## Task statement
Please give back, exactly as written, only the line containing "für Krankenhäuser: ..." and every line after it until the data below ends.

* * * * *

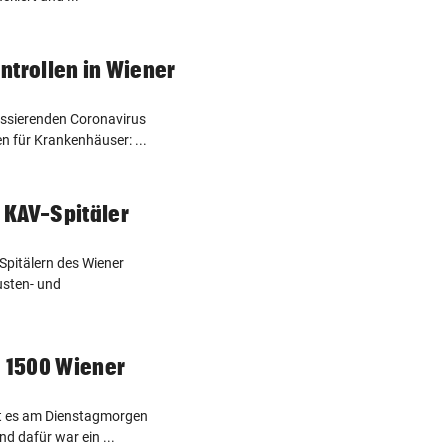
ntrollen in Wiener
rassierenden Coronavirus
für Krankenhäuser: ...
 KAV-Spitäler
pitälern des Wiener
usten- und
d 1500 Wiener
ist es am Dienstagmorgen
nd dafür war ein ...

* * * * *

## Solution for this task
für Krankenhäuser: ...
 KAV-Spitäler
pitälern des Wiener
usten- und
d 1500 Wiener
ist es am Dienstagmorgen
nd dafür war ein ...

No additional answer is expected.